### Passage provided
▼▼▼

August 01, 2014
On 08/01/2014 05:37 PM, Andrei Alexandrescu wrote:
> On 8/1/14, 8:28 AM, Timon Gehr wrote:
>> On 08/01/2014 01:53 PM, Don wrote:
>>> If you are disabling your asserts, but still believe that they may fail,
>>> that means you're expecting your program to enter undefined behaviour!
>>
>> Nonsense. This claim is ignoring the current reality of software
>> development. One would be expecting one's program to be buggy, but one
>> would still think that _almost all_ assertions pass always and those
>> that don't would be expected to pass _almost always_. How many pieces of
>> non-trivial bug-free software did you write or _were required to work on
>> without full knowledge about the code base_?
>>
>> In any case if one is _disabling_ one's asserts, one doesn't expect them
>> to have any kind of effect whether they may fail or not.
>
> This doesn't ring true at all in the circles I frequent. I'm with Don.
> -- Andrei

It wouldn't ring true in a circle where it is popular to deny one's own imperfection, or the imperfection of one's co-workers. Such an attitude is dangerous. It puts innocent people at risk.

What other circles does it not ring true in?
August 01, 2014
On Fri, Aug 01, 2014 at 04:08:56PM +0200, Daniel Gibson via Digitalmars-d wrote:
> Am 01.08.2014 05:17, schrieb Walter Bright:
> >
> >Frankly, it never occurred to me that it wasn't obvious. When something is ASSERTED to be true, then it is available to the optimizer. After all, that is what optimizers do - rewrite code into a mathematically equivalent form that is provably the same (but cheaper to compute). Its inputs are things that are known to be true.
> >
> >For example, if a piece of code ASSERTS that x is 3, thereafter the optimizer knows that x must be 3. After all, if the optimizer encounters:
> >
> >    x = 3;
> >
> >do I need to then add a note saying the optimizer can now make use of that fact afterwards? The use of "assert" is a very strong word, it is not "maybe" or "possibly" or "sometimes" or "sort of".
> >
> >When you write:
> >
> >    assert(x == 3);
> >
> >then at that point, if x is not 3, then the program is irretrievably, irredeemably, undeniably broken, and the default action is that the program is terminated.
> >
> >The idea expressed here by more than one that this is not the case in their code is astonishing to me.
> >
> 
> Well, this all sounds sane and makes sense in a way.

▲▲▲

### Aim a
Reproduce the entire CAD part listing below line for line, without any changes.
The discussion above and the listing below were taken from unrelated sources.

### Task data
▼▼▼

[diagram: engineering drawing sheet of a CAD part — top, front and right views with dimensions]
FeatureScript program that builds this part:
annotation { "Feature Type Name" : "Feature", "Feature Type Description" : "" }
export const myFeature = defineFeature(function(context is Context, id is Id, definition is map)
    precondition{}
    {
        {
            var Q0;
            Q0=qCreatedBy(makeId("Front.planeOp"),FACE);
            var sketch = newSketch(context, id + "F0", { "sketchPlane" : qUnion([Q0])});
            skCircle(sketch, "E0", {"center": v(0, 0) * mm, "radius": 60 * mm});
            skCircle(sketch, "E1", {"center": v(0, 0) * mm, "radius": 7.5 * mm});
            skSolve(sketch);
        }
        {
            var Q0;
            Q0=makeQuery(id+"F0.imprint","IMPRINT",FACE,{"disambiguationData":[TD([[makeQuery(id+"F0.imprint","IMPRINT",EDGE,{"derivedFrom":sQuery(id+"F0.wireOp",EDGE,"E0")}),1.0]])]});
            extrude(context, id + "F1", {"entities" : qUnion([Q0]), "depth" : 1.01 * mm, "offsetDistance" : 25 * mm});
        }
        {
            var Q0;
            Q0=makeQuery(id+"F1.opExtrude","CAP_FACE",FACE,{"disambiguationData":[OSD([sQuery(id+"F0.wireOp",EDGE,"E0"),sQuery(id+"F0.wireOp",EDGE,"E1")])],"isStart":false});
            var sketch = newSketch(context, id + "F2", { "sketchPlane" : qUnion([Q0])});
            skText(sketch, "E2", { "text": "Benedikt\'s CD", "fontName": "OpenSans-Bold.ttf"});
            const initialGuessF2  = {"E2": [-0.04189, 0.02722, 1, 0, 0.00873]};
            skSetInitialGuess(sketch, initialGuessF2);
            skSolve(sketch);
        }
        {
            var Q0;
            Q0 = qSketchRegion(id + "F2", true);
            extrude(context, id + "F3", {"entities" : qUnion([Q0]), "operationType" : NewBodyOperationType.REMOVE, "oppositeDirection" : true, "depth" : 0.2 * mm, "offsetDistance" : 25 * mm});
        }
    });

▲▲▲

### Aim b
In the assert discussion, what does Walter Bright say is the default action when an asserted condition turns out to be false?

### Output a
[diagram: engineering drawing sheet of a CAD part — top, front and right views with dimensions]
FeatureScript program that builds this part:
annotation { "Feature Type Name" : "Feature", "Feature Type Description" : "" }
export const myFeature = defineFeature(function(context is Context, id is Id, definition is map)
    precondition{}
    {
        {
            var Q0;
            Q0=qCreatedBy(makeId("Front.planeOp"),FACE);
            var sketch = newSketch(context, id + "F0", { "sketchPlane" : qUnion([Q0])});
            skCircle(sketch, "E0", {"center": v(0, 0) * mm, "radius": 60 * mm});
            skCircle(sketch, "E1", {"center": v(0, 0) * mm, "radius": 7.5 * mm});
            skSolve(sketch);
        }
        {
            var Q0;
            Q0=makeQuery(id+"F0.imprint","IMPRINT",FACE,{"disambiguationData":[TD([[makeQuery(id+"F0.imprint","IMPRINT",EDGE,{"derivedFrom":sQuery(id+"F0.wireOp",EDGE,"E0")}),1.0]])]});
            extrude(context, id + "F1", {"entities" : qUnion([Q0]), "depth" : 1.01 * mm, "offsetDistance" : 25 * mm});
        }
        {
            var Q0;
            Q0=makeQuery(id+"F1.opExtrude","CAP_FACE",FACE,{"disambiguationData":[OSD([sQuery(id+"F0.wireOp",EDGE,"E0"),sQuery(id+"F0.wireOp",EDGE,"E1")])],"isStart":false});
            var sketch = newSketch(context, id + "F2", { "sketchPlane" : qUnion([Q0])});
            skText(sketch, "E2", { "text": "Benedikt\'s CD", "fontName": "OpenSans-Bold.ttf"});
            const initialGuessF2  = {"E2": [-0.04189, 0.02722, 1, 0, 0.00873]};
            skSetInitialGuess(sketch, initialGuessF2);
            skSolve(sketch);
        }
        {
            var Q0;
            Q0 = qSketchRegion(id + "F2", true);
            extrude(context, id + "F3", {"entities" : qUnion([Q0]), "operationType" : NewBodyOperationType.REMOVE, "oppositeDirection" : true, "depth" : 0.2 * mm, "offsetDistance" : 25 * mm});
        }
    });

### Output b
The program is terminated.